▶ [Exercise] Reproduce the data below verbatim, leaving out the pictures.

▶ [Provided material]
-=-=-=-=-

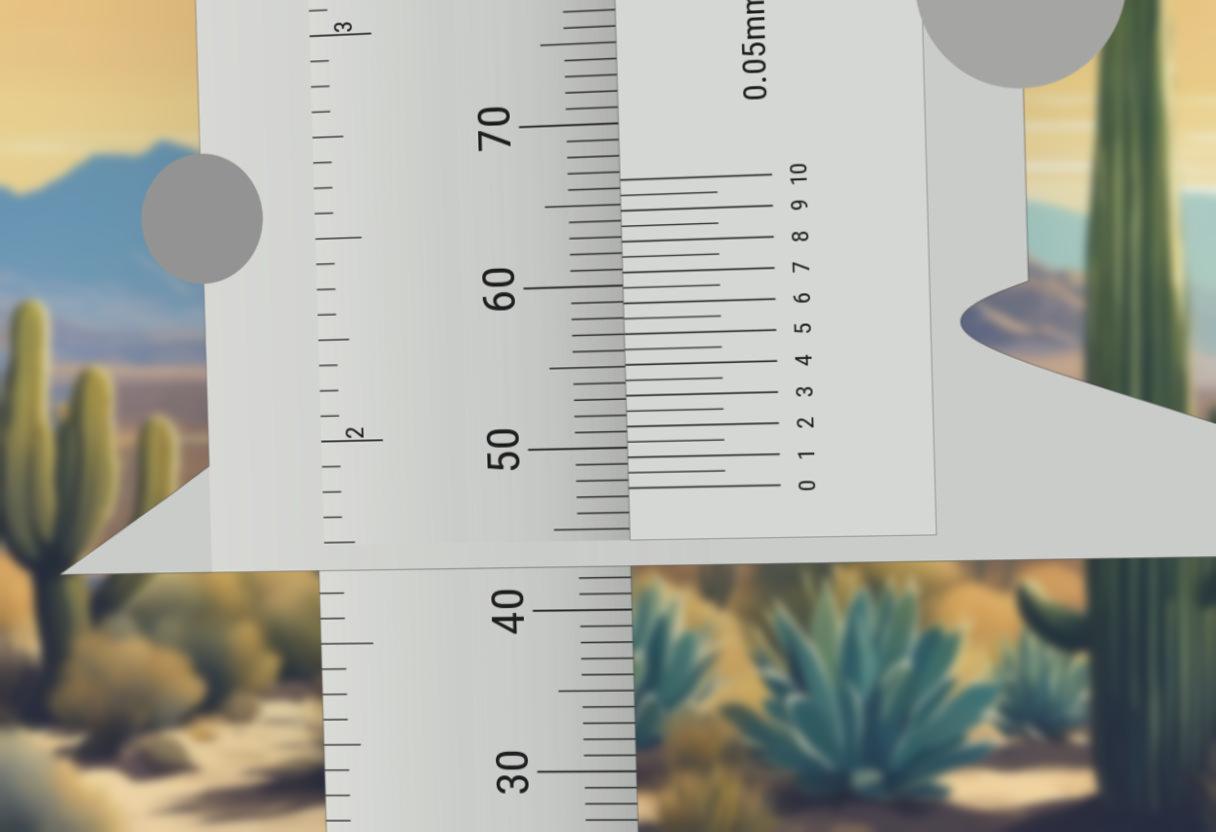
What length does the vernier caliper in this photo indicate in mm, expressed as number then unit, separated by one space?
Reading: 47.5 mm
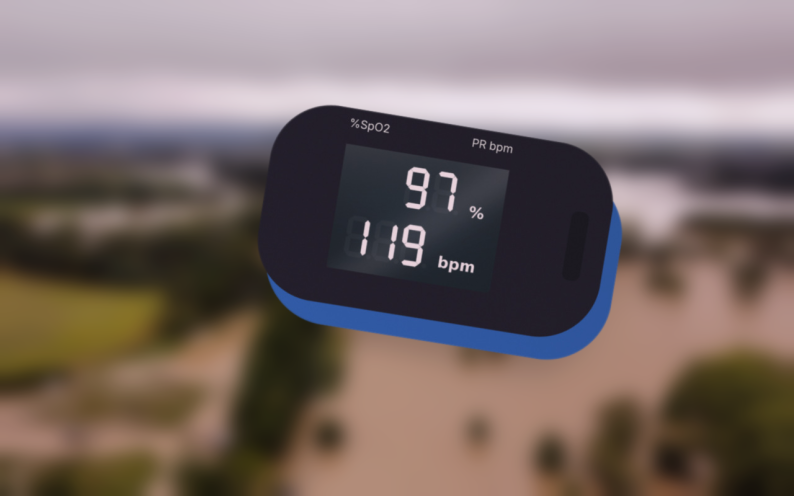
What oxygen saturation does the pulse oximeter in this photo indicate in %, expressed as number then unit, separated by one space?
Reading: 97 %
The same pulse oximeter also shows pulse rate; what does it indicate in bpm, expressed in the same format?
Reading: 119 bpm
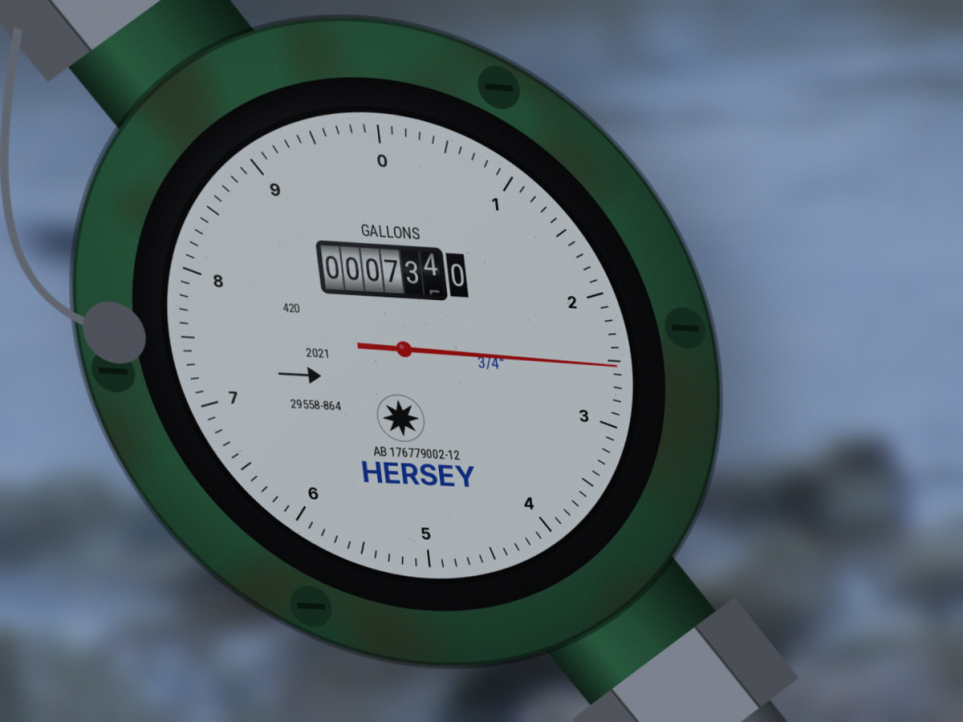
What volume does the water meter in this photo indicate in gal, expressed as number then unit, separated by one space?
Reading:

-=-=-=-=-

▶ [Problem solution]
What length does the vernier caliper in this photo indicate in mm, expressed as number then unit, separated by one space?
Reading: 47.5 mm
What oxygen saturation does the pulse oximeter in this photo indicate in %, expressed as number then unit, separated by one space?
Reading: 97 %
The same pulse oximeter also shows pulse rate; what does it indicate in bpm, expressed in the same format?
Reading: 119 bpm
What volume does the water meter in this photo indicate in gal, expressed as number then unit, separated by one space?
Reading:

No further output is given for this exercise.